Task 237

Assimilation of AMSR-E Soil Moisture Retrievals and Analysis of Soil Moisture Spatial Variability

Principal Investigator(s):

B. Li


D. Toll

Last Updated:

October 26, 2012 15:26:04

Description of Problem

Terrestrial water storage (TWS), which includes soil moisture, groundwater, surface water and snow, is an important hydrological indicator and can be used to infer the potential for future hydrological stress (drought). The state of TWS is also directly linked to other aspects of the hydrological cycle such as infiltration rates and subsurface flow. Large uncertainty exists in model estimated TWS due to uncertainties in forcing, model parameters and inadequacies in model physics. The TWS variations as observed by the Gravity Recovery and Climate Experiment (GRACE) satellites, which is the only satellite mission that monitors the water storage changes in the Earth’s vertical profile, can be used to nudge model estimates towards the truth so that more objective estimates of TWS can be achieved.

Scientific Objectives and Approach

Because of the coarser temporal and spatial scale of GRACE data, data assimilation is the ideal approach to seamlessly merge GRACE observations with high resolution model estimates. An ensemble Kalman smoother (EnKS) developed earlier in the NASA group led by M. Rodell was applied to the NASA Catchment model.

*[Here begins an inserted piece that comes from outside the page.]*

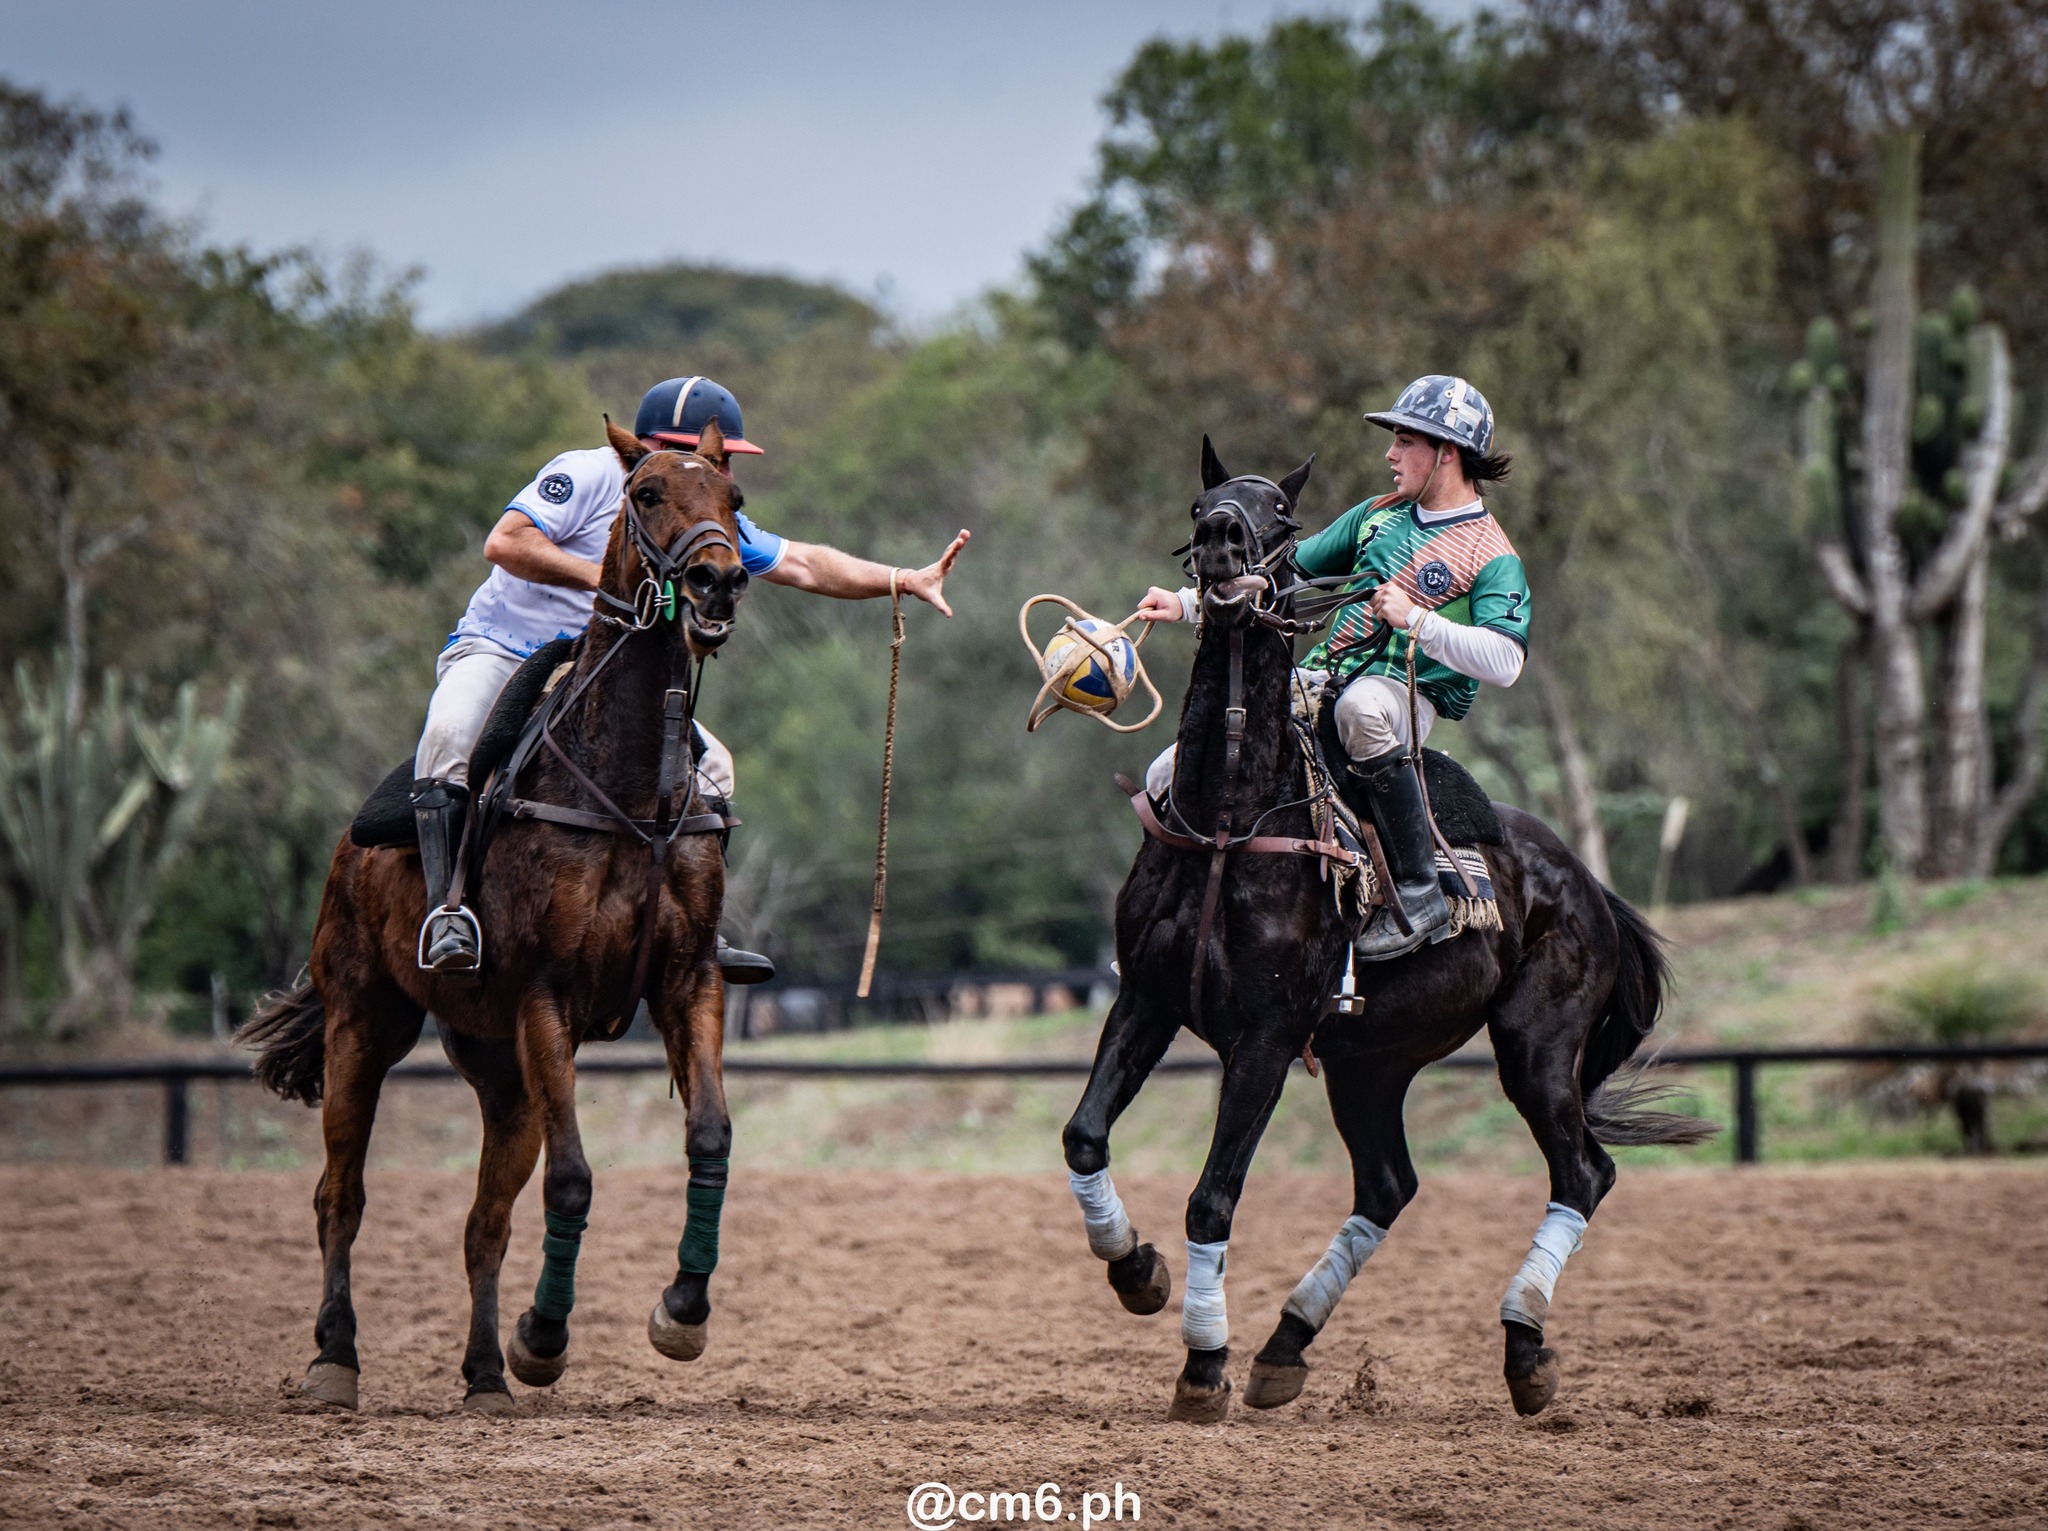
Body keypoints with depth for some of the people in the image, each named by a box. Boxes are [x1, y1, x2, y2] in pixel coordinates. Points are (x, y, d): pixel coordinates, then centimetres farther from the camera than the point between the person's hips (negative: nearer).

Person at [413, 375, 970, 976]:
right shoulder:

The study was conducted in western and central Europe where diverse climate and hydrological conditions exist. An open loop (OL) and a GRACE data assimilation (DA) run were performed for the 2002-2009 period to demonstrate the effect GRACE data assimilation on modeled states and fluxes. Evaluation results show that GRACE data assimilation improved the runoff correlation in 17 out 18 hydrological basins (Figure 1), even in basins smaller than the effective resolution of GRACE, suggesting the successful downscaling of GRACE TWS. In addition to improving temporal correlations, GRACE data assimilation also reduced increasing trends in simulated monthly TWS and runoff associated with increasing rates of precipitation (Figure 2). Evaluation on soil moisture is less conclusive due to the shortness of in situ measurements. GRACE assimilated root zone soil moisture and TWS fields exhibited significant changes (Figure 3) in their dryness rankings relative to those without data assimilation, suggesting that GRACE data assimilation could have a substantial impact on drought monitoring.

A journal article submitted to J. of Hydrology was reviewed with request for moderate revisions. The results were also presented at 2011 AGU Fall meeting.

Task Figures

Fig. 1 – Correlation of model estimates runoff by the open loop (OL) and data assimilation (DA) run with GRDC stream flow data.

Fig. 2 – Slopes of trend for monthly runoff at GRDC stations. Trends with a 0.1 significance level are marked with bold symbols.

Fig. 3 – Dryness ranks of simulated root zone soil moisture and TWS for November 2007 in the 2002 to 2009 period.